Retail Is Alive & Evolving: Our Investment in Fourpost

Jenny Friedman
supernode.vc
Published in
4 min readMar 14, 2019

For those of you who may (ignorantly) think “retail is dying,” we at Supernode believe just the contrary. If you know me at all, you know I speak in my own language. The acronyms in this post, however, are not Jenny-Speak, rather commonplace abbreviations particular to retail tech.

Here are the most relevant few:

  • DNVB = Digitally Native Vertical Brands
  • RaaS = Retail-as-a-Service
  • D2C = Direct-to-Consumer (throwing this in here to clarify for non-traditional @medium readers i.e. my mom and her friends)

*Shoutout to our DOPE MBA Associate Brittany Walker (Wharton rep for Dorm Room Fund) for helping out with this post.

The Rise of DNBVs Infrastructure & RaaS

The past several years have seen an explosion of DNVBs, the space growing nearly three times faster (44%) than the broader US e-commerce market (16%). These brands are performing especially well with younger consumers, such as members of the millennial generation and Gen Z, who have responded positively to newer brands and perceive them as more innovative. Growth is not limited to these customer segments, however, as “[one-]third of U.S. consumers plan to do at least 40% of their shopping from D2C companies in the next five years, and 81% say they’ll make at least one purchase from a D2C brand within the next five years” according to Retail Dive.

A market map of the D2C space by CB Insights, circa 2016

Startups operating in this space have historically been built on the strength of their marketing and customer acquisition efforts, focusing on highly-targeted campaigns using social media channels. As more brands enter a given category, however, search keywords become increasingly expensive — in turn, traditional channels such as brick-and-mortar retail have become more and more attractive as means to expand brands’ customer bases. And, despite the rise of e-commerce, Forrester reports that more than 80% of retail sales will continue to take place in brick-and-mortar retail locations over the next several years. Apart from potentially reducing customer acquisition costs at scale, offline retail also benefits brands by increasing customer retention; anecdotally, founders of D2C brands have reported that buyers who purchased through traditional retail demonstrated a 3x increased likelihood of becoming repeat buyers.

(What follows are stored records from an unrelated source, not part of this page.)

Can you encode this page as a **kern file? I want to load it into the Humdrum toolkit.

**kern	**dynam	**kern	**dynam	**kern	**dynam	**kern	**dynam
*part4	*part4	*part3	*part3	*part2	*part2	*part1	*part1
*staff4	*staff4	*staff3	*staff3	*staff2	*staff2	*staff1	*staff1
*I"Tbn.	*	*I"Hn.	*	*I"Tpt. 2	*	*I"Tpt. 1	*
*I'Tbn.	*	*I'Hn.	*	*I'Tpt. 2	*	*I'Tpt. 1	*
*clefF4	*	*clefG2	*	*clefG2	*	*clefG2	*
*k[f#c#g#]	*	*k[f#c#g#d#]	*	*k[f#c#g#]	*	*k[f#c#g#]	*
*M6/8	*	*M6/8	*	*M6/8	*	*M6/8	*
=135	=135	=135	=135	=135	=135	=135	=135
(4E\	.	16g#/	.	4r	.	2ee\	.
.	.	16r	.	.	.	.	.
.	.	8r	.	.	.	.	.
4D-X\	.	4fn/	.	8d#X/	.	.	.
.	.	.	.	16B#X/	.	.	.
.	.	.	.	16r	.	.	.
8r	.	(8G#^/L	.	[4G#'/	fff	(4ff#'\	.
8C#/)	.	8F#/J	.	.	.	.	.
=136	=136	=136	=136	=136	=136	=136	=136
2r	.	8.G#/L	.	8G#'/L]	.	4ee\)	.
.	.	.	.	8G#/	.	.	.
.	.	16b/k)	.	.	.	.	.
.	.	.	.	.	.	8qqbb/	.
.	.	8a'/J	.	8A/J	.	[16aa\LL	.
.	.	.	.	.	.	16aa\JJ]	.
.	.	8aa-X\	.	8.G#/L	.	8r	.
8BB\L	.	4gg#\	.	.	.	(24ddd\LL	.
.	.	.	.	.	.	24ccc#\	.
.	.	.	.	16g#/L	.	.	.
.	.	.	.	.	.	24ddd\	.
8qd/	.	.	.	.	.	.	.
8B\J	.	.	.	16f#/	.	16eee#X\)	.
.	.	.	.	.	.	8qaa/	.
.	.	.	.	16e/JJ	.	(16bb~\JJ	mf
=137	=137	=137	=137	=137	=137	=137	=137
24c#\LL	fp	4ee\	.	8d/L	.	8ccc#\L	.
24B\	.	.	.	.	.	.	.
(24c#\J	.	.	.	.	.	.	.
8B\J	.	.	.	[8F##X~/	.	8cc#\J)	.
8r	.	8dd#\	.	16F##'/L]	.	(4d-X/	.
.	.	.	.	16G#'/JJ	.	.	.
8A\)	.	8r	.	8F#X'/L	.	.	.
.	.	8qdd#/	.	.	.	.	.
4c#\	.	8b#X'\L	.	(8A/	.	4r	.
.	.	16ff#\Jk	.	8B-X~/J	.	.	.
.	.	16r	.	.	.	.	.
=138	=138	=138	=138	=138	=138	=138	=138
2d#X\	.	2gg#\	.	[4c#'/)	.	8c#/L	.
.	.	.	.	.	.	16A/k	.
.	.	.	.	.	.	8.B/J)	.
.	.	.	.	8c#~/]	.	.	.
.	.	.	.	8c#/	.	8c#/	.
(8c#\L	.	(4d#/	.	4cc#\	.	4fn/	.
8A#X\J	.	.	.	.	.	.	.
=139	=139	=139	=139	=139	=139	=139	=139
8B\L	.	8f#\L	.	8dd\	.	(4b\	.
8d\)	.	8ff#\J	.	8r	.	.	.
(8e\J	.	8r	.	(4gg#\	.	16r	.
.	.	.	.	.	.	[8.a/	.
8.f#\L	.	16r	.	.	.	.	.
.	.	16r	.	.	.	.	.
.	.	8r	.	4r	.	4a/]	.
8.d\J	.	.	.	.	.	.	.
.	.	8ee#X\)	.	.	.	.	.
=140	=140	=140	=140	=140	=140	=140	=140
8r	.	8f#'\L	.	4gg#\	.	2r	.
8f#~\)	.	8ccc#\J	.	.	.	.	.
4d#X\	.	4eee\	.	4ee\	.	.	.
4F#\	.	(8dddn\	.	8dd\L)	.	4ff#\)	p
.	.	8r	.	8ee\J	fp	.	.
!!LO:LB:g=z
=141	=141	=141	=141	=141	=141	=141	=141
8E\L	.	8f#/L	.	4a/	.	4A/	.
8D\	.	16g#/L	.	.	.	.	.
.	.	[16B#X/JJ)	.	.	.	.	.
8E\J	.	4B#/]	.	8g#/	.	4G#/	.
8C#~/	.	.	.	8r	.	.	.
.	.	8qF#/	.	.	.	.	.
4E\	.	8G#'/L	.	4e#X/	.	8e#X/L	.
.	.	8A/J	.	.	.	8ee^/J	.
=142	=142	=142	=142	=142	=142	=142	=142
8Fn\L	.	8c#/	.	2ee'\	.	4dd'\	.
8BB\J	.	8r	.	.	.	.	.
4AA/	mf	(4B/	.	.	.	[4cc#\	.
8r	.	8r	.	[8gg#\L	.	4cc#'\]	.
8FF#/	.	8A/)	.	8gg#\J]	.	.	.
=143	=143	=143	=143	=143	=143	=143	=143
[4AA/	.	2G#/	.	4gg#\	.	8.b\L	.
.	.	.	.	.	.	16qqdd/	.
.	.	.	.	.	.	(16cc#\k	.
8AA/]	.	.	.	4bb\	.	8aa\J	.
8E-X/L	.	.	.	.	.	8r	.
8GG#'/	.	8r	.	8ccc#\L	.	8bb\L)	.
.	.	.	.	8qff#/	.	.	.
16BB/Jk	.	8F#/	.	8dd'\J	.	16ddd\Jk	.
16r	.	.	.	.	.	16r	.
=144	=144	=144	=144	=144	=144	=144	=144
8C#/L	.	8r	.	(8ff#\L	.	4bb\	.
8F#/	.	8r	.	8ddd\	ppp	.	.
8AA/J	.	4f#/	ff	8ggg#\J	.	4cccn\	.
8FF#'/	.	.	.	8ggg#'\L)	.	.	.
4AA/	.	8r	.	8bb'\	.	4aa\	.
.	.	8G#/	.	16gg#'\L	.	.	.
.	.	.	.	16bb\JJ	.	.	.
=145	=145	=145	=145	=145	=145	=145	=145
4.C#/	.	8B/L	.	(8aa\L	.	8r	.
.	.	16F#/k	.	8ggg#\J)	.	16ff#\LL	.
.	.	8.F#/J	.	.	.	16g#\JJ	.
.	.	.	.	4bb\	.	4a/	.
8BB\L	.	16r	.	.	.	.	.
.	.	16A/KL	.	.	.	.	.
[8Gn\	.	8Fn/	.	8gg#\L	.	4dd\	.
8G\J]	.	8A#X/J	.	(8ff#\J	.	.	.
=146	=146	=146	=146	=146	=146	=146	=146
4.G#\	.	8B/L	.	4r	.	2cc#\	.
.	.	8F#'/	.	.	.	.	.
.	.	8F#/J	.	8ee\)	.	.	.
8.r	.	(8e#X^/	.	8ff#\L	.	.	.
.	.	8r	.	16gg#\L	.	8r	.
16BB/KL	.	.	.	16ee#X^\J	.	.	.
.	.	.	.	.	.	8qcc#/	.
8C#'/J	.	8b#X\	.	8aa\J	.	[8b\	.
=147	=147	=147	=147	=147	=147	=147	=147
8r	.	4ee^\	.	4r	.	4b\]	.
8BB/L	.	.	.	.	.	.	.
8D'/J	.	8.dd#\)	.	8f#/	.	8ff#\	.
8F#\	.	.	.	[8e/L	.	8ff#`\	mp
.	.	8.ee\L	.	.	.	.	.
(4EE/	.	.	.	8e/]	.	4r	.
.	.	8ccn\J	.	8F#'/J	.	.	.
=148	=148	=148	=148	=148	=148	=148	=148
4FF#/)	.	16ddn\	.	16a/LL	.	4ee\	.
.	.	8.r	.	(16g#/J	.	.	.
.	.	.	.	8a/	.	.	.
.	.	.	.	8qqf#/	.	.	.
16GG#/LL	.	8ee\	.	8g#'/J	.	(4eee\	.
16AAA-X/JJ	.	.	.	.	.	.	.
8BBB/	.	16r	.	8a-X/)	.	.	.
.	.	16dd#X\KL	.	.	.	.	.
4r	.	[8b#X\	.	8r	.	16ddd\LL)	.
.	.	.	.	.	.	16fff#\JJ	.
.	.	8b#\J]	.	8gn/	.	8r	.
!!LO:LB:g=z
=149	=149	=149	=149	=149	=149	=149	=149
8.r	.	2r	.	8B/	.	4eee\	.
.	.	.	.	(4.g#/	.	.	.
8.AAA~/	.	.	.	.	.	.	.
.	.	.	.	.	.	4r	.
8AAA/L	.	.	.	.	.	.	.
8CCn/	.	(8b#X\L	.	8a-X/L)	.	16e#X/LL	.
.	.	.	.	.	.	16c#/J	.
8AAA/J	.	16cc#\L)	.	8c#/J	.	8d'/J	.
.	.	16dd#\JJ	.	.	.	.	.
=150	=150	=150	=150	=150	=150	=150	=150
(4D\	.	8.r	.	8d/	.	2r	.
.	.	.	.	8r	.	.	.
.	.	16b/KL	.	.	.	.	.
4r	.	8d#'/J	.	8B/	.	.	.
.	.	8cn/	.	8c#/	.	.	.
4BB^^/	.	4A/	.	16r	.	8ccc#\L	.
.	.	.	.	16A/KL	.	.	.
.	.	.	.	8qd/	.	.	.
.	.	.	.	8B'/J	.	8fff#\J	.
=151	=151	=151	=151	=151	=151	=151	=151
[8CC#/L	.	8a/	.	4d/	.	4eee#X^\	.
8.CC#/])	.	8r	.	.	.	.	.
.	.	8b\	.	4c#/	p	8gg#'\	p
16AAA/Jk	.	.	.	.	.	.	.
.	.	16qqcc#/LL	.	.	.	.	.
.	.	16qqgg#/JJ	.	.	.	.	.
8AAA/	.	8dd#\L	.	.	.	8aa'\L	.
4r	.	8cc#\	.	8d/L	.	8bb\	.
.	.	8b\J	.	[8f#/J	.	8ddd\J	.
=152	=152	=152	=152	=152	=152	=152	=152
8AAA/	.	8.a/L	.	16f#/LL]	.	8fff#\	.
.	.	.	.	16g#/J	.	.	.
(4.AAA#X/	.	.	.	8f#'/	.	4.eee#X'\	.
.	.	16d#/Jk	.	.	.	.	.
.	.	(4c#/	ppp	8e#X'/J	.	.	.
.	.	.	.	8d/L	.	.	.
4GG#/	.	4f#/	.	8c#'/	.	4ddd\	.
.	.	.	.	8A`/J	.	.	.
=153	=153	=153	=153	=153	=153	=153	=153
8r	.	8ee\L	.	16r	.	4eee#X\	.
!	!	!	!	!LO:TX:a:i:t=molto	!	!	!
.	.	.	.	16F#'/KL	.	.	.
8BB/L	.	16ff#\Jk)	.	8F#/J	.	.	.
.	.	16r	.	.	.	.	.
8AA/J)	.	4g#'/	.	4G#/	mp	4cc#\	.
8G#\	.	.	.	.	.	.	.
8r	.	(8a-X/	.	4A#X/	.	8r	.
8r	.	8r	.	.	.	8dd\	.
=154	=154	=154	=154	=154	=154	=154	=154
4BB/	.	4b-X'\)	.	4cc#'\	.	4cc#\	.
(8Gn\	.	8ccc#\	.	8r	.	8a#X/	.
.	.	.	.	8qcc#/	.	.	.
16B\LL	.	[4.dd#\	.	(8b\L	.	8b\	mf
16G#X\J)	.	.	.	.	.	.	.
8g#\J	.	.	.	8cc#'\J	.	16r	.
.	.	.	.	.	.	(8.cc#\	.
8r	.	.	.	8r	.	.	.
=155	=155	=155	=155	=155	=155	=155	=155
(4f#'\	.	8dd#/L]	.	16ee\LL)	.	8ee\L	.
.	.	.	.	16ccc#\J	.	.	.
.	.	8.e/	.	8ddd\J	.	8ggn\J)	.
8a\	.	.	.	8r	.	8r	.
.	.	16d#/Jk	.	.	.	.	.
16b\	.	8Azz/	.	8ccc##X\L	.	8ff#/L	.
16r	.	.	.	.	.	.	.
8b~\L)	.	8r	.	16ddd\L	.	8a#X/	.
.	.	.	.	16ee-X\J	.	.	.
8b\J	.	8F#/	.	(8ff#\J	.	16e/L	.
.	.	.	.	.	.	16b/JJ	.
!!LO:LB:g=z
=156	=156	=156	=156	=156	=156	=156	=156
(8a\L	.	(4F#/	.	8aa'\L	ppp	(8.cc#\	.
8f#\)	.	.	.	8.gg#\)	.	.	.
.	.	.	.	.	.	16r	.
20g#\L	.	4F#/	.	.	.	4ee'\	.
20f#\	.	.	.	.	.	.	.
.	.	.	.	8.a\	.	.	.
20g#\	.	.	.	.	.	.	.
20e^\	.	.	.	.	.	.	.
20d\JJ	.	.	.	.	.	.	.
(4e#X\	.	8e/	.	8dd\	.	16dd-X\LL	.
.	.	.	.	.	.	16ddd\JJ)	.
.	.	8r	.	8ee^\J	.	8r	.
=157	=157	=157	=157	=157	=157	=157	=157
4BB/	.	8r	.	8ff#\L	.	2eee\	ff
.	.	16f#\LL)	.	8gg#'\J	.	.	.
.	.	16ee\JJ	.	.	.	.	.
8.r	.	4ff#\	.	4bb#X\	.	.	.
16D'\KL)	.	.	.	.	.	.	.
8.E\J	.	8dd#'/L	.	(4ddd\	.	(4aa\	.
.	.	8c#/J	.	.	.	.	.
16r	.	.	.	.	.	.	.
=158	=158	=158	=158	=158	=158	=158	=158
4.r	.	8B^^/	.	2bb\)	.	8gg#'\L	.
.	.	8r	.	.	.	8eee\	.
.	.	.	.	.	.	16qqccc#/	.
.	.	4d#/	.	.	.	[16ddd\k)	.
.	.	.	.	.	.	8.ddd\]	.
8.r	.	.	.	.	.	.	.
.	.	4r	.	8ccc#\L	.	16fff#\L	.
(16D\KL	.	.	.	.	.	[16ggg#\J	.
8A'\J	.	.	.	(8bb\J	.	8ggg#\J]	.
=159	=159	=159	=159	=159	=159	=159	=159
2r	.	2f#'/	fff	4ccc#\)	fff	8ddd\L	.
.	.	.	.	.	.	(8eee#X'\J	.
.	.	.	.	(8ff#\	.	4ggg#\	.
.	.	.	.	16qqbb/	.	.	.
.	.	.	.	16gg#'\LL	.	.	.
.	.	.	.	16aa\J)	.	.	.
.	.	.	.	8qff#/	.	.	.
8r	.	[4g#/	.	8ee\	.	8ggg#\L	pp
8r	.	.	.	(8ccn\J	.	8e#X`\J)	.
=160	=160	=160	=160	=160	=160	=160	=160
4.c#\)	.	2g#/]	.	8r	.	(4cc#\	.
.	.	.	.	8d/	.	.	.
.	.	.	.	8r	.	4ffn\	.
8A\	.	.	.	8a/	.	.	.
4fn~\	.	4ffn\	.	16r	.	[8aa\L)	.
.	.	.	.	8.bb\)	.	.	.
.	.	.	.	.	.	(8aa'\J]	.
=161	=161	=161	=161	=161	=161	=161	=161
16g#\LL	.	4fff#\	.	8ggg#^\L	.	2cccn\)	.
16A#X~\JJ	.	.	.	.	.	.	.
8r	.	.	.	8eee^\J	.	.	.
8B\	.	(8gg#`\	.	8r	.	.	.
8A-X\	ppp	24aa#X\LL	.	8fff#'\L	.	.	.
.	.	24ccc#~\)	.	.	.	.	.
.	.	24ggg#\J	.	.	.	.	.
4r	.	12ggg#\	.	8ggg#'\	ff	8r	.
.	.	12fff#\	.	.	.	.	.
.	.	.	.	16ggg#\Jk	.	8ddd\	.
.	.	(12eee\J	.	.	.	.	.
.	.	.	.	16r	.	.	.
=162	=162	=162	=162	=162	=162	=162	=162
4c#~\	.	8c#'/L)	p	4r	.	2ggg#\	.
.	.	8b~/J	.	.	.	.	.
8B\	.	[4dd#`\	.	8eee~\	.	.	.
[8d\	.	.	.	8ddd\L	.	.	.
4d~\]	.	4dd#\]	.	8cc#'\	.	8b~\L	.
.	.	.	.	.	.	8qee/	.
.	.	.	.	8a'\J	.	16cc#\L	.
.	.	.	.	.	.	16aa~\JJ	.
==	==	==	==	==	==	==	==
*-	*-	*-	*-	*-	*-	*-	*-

While well-established brands such as Warby Parker and Casper can afford to invest in their own storefronts (from both a financial and a risk-oriented perspective), newer players in the space may be hesitant to place such large bets on building a dedicated offline retail presence. Outsourcing these efforts to RaaS providers,

such as Fourpost, enables these brands to expand their customer bases in a lower-risk, more cost-effective way. Additionally, RaaS platforms help these brands remain focused on what they do best — marketing and customer acquisition — while the chosen RaaS platform incurs the responsibility for non-core competencies such as negotiating leasing / financing agreements, designing store layouts, and managing day-to-day retail operations.

As traditional department stores are abandoning their storefronts, these infrastructure players are poised to take advantage of reduced rents and superior economics by partitioning underutilized retail space into smaller, experiential shops. With the retail category growing 5% year-over-year and the rise of technologies such as AI and the Internet of Things, we also strongly believe in the opportunity for RaaS providers to add even more value for DNVBs going forward through data and analytics. As the lines between online and offline retail continue to blur and brands understand that deploying an omnichannel strategy is crucial to survival, platforms such as Fourpost can give their customers access to unique insights that they can use to further refine their approaches to product development and customer acquisition.

Why Fourpost?

We invested in Fourpost because we believe they are uniquely well-suited to take advantage of these trends and help DNVBs build out their offline footprints.

Fourpost’s store in the Mall of America

For all of the reasons stated above, D2C brands who launch their offline retail presence through Fourpost can be more agile and more flexible, while incurring less risk. Brands working with Fourpost can stand up their Studio Shops (Fourpost’s name for its retail spaces) within the span of 24 hours, compared to the 10-to-12 month timeframe required to create a traditional storefront. Studio Shops are also far less capital intensive than traditional offline retail, requiring only 1/10 the investment. Additionally, when a D2C startup signs a short-term lease with Fourpost, the brand isn’t only getting customized retail space — it’s getting access to Fourpost’s hardware and software, support staff, and shared resources such as event space, storage, and a social media manager.

While we invest in companies positioned to take advantage of market-moving trends, we also invest in founders who have conviction around solving a problem and the experience to ABSOLUTELY CRUSH. Mark Ghermezian, Fourpost’s rockstar co-founder and CEO, has extensive previous retail and entrepreneurial experience as a 3x former founder who grew Braze to $40M+ ARR during his time as CEO. On top of that, he has personal connections to the largest shopping centers in America that resulted in Fourpost’s first stores opening at the Mall of America and West Edmonton Mall late last year.